>>>>

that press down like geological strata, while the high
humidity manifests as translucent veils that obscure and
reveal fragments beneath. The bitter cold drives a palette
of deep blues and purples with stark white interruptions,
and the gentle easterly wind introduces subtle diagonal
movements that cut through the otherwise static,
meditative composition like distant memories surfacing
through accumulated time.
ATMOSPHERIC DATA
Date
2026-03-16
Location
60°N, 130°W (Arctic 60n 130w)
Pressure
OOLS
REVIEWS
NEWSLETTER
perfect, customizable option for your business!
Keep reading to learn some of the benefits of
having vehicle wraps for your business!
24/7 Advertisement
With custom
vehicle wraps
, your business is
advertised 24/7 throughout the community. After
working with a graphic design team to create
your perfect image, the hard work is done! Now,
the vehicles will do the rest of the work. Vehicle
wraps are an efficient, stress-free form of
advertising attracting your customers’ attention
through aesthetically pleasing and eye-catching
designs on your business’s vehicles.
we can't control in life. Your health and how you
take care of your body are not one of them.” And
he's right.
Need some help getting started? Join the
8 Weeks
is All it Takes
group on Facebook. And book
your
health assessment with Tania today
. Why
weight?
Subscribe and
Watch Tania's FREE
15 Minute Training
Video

<<<<

TRY IT: Output must be limited to the lines beginning with the one that contains "health assessment with Tania today" and ending with the last line of the entries, reproduced exactly.

OUTPUT FOR THIS TASK:
health assessment with Tania today
. Why
weight?
Subscribe and
Watch Tania's FREE
15 Minute Training
Video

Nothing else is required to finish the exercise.